Don't be afraid of late-stage decisions
Once you've made a lot of progress with a project and you're nearing the point of launch or completion, it can be easy to fall into the mindset of: "We've come this far, we have to see it through to the end."
But this can be a dangerous way to think. Writing in Harvard Business Review, Ronald Klingebiel, a Professor of Strategy at the Frankfurt School of Finance and Management, pointed out that attention often shifts to delivery as projects move into their latter stages. Stakeholders could be reluctant to ask questions and disrupt progress, even if there are clear signs that you're not going to get the results you're hoping for.
He stressed it's extremely important to know when the time has come to discontinue a project, "even if it's late in the game".
Beware of 'decision paralysis'
Another piece of advice from the Frankfurt School of Finance and Management professor was to avoid falling into the 'decision paralysis' trap. When you're deeply involved in a project, it's easy to become so immersed in the daily minutiae of running it that you lose sight of the bigger picture and fail to make the most important decisions.

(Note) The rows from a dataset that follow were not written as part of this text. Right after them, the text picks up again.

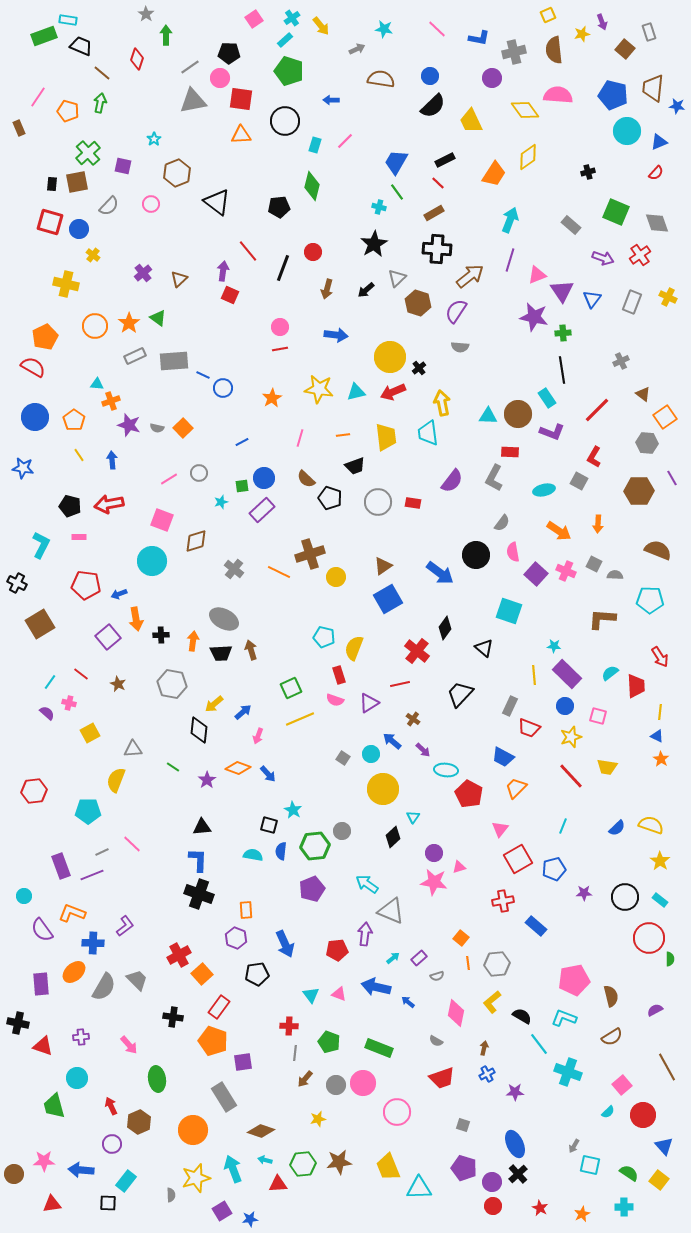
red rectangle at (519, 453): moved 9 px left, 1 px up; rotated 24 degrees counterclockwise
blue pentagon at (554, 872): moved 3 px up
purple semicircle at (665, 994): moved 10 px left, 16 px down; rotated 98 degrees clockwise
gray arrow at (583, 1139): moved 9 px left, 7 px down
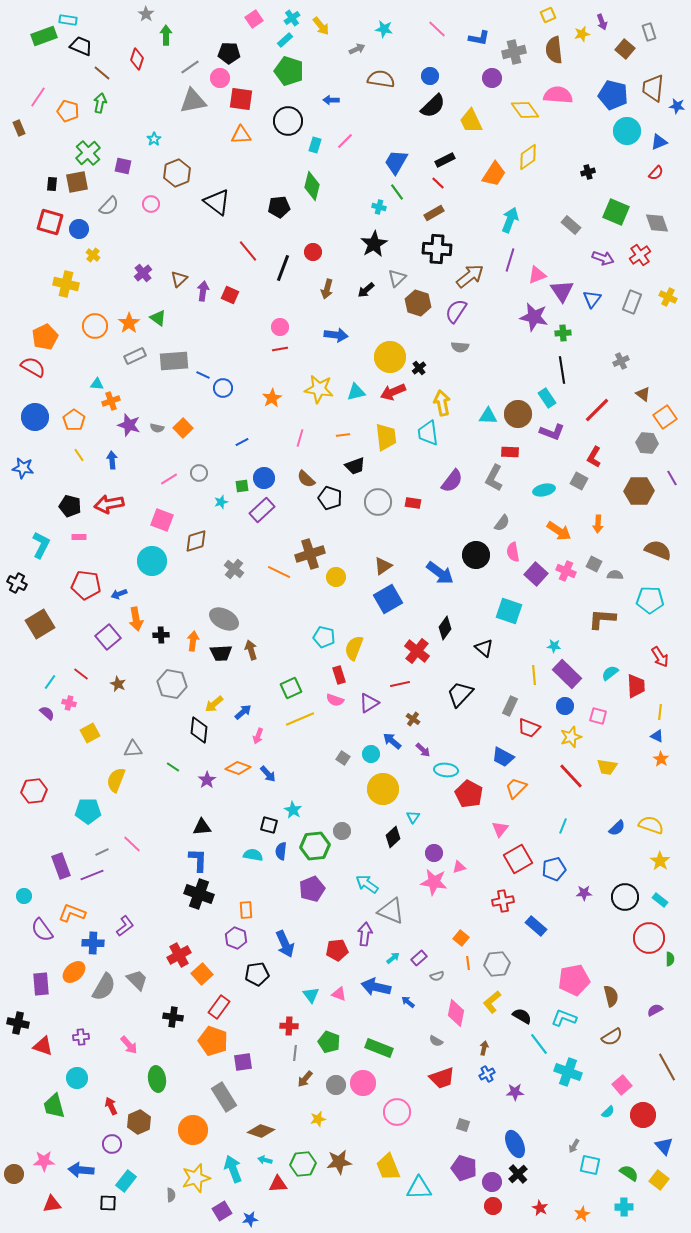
black circle at (285, 121): moved 3 px right
purple arrow at (223, 271): moved 20 px left, 20 px down
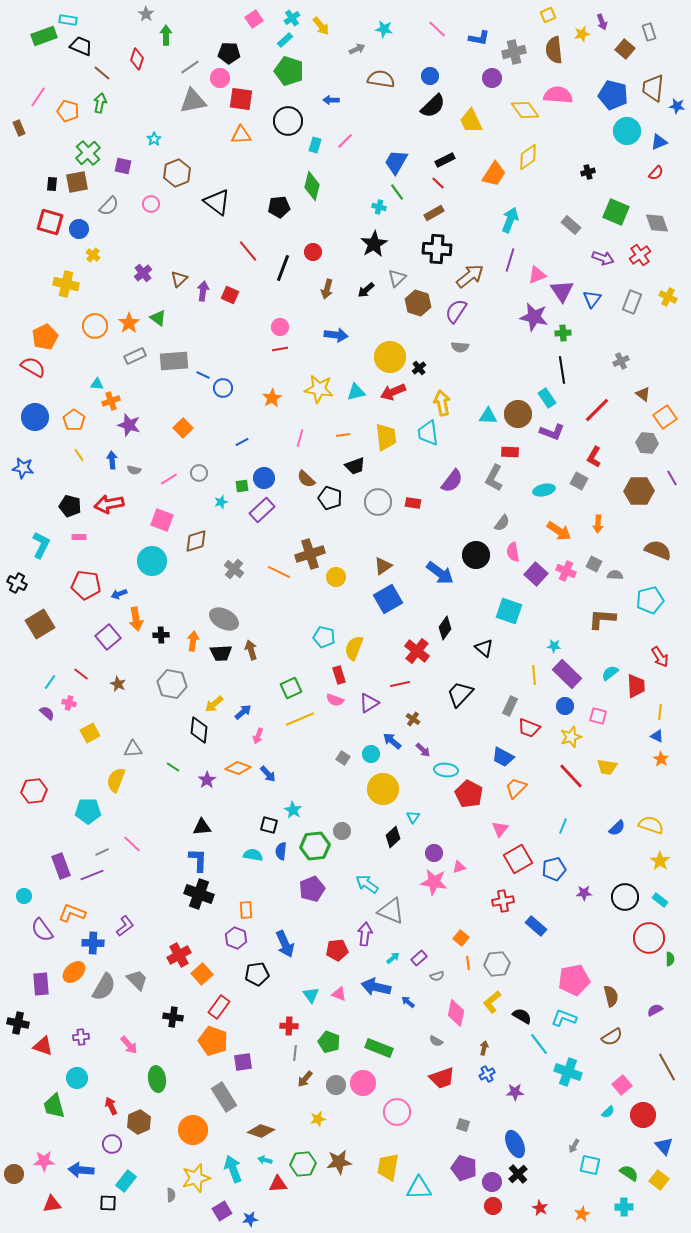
gray semicircle at (157, 428): moved 23 px left, 42 px down
cyan pentagon at (650, 600): rotated 16 degrees counterclockwise
yellow trapezoid at (388, 1167): rotated 32 degrees clockwise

He highlighted the example of Sony Ericsson, having been involved in a decade-long review of the former smartphone handset maker and its challenges in this fiercely competitive sector. This study of the company's project management and decision making showed that it often spent a "disproportionate amount of time" discussing initiatives that showed a "clearly deteriorating" business case.
Sony Ericsson frequently postponed or revisited vital decisions, and instead of discontinuing projects and products that showed poor results, lowered expectations to make it easier for targets to be met.
Learning from these lessons and avoiding the same mistakes will help your business to avoid sinking unsustainable amounts of time and money into investments that won't generate returns.